Residents of Sebei sub-region affected by the mining of pozzolana, a key ingredient in the manufacture of cement, are demanding for compensation from cement companies to relocate to safer areas.
The residents, who are living within a radius of 500 metres from the quarries, say the mining activities have put their lives at a risk due to dust, vibration from machines and flying rocks from sites that have destroyed their houses.
The companies involved in the mining include Tororo Cement, Kampala Cement and Simba Cement.
The mining is taking place in Kapchorwa District in the villages of Chekwatit, Chemangala, Kapchela, Nabugimba, Kaboryat, Kapchekukwo, Papchogo and Pachaka in Kawowo Sub-county.
Mr Fred Chemonges, a resident of Chemagala Village, says the vibration from the machines and flying rocks from the sites have continued to destroy their homes, latrines and water sources.
“We are living in an unconducive environment but no one cares, including our leaders. We used to live in peace when those companies had not started mining activities in this place,” he says. Mr Chemonges says the companies, after acquiring the mining leases, do not mind about fulfilling their obligations such as compensating and resettling the people living within the 500-metre radius of their operations.
“For instance, Tororo Cement has for over 16 years been mining in this area and it has failed to compensate us yet we are now feeling the bad effects of their own activities,” he says.
Mr Moses Manga, a resident of Chekwatiti Village, says the companies always promise them many things but they do not fulfill them.
“They promised to build for us a school, educate our children, resettle and compensate most of us who are living the area but to date, none of these promises have been fulfilled,” he says.
What authorities say
The district chairperson, Mr Christopher Songhor Chepkwurui, acknowledges the residents’ concerns and says they have written to the concerned ministries but are yet to get a response. “Their complaints are genuine and we alerted the concerned ministries. We are following up but government programmes take long,” he says.

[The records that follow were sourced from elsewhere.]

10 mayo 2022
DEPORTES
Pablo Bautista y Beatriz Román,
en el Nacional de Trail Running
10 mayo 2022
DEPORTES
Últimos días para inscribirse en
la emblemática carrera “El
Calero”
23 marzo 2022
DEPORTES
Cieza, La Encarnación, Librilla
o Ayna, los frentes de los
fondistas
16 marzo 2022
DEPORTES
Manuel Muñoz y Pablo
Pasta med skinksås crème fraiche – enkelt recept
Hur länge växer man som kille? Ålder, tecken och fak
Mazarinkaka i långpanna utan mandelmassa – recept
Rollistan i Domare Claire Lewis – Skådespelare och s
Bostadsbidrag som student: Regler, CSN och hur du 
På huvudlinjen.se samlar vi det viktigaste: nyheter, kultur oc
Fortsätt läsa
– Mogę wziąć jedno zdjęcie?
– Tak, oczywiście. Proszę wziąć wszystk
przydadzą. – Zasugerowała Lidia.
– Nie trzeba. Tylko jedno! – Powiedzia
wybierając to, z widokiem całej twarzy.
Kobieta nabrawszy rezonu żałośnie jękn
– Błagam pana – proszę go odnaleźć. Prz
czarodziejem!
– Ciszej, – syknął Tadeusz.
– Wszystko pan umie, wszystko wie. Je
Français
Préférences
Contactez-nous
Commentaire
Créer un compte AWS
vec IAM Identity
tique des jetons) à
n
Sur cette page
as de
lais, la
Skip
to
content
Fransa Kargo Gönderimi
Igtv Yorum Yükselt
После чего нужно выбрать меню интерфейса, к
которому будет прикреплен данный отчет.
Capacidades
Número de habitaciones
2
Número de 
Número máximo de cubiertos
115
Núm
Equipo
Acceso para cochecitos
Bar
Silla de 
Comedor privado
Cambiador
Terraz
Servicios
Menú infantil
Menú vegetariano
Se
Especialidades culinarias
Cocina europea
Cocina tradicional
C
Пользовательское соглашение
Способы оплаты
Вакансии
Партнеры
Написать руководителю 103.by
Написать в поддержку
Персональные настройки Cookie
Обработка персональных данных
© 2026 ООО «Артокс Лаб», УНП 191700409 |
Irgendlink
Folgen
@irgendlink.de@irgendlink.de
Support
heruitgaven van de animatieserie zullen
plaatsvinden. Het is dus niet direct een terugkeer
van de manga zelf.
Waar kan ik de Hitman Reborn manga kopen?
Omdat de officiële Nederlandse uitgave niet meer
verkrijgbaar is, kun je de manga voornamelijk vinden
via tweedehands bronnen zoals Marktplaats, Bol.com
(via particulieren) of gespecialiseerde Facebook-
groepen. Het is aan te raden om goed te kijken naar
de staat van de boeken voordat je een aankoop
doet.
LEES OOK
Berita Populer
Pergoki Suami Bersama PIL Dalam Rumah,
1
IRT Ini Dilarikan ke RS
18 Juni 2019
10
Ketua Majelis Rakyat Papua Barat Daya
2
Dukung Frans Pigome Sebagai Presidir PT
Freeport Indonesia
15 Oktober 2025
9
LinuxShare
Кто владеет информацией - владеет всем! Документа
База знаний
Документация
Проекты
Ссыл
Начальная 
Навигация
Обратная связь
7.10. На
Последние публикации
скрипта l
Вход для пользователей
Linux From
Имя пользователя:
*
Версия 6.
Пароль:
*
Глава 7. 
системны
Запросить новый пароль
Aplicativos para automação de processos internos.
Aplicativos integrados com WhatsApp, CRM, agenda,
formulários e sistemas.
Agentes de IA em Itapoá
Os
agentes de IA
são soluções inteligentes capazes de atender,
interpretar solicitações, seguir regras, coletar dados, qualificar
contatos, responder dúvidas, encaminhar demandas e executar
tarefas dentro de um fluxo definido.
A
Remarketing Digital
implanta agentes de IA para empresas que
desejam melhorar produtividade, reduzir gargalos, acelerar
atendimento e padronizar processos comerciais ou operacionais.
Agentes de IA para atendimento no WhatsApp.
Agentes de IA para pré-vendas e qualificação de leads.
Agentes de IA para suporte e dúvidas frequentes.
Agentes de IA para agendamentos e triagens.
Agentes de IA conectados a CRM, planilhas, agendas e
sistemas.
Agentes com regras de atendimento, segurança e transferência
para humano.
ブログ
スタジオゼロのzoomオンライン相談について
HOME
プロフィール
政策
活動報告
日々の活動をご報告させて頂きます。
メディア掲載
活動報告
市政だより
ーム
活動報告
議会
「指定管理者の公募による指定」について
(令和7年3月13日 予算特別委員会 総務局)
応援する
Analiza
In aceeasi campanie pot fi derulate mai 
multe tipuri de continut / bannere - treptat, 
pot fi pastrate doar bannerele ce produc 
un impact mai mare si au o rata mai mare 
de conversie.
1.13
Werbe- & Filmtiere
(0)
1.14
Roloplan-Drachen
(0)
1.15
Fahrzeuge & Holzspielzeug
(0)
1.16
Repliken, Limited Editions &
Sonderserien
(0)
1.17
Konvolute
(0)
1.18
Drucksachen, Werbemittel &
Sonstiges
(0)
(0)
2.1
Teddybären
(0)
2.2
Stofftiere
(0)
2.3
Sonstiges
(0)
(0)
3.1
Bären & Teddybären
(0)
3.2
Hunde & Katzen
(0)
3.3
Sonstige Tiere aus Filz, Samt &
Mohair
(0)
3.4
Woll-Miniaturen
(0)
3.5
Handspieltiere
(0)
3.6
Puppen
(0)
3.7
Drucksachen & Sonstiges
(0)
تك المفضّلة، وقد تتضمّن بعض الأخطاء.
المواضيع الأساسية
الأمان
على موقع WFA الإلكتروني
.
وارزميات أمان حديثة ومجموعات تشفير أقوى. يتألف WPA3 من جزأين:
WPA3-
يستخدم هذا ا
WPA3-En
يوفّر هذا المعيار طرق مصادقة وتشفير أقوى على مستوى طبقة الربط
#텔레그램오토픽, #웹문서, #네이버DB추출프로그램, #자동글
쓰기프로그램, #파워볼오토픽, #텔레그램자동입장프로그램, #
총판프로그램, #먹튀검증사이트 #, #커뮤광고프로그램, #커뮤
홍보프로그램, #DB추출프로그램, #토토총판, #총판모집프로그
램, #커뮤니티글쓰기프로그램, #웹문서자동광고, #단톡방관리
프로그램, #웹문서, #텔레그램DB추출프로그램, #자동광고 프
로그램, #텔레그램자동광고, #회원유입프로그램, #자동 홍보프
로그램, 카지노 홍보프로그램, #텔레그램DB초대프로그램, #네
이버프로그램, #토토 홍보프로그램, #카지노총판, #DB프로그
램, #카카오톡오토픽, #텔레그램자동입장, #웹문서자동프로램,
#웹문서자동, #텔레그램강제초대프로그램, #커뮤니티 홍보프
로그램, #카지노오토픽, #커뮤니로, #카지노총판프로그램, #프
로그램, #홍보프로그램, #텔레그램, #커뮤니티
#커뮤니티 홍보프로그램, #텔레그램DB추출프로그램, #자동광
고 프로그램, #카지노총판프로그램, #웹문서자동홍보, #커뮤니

Mr Mukuwa Mukwana, the manager at the Simba Cement quarry, says they tried to address the issues raised by the community and also compensated those affected. “It’s true damages do occur but when they do, we try to ensure that the compensation is handled well,” Mr Mukwana says.
But efforts to get a comment from the managing director of Tororo Cement were futile.
The RDC, Ms Jane Frances Kuka, says the residents should formally file their complaint to her office for follow up. “They should report to my office because we appreciate the investors but they should also think about people’s lives,” she says.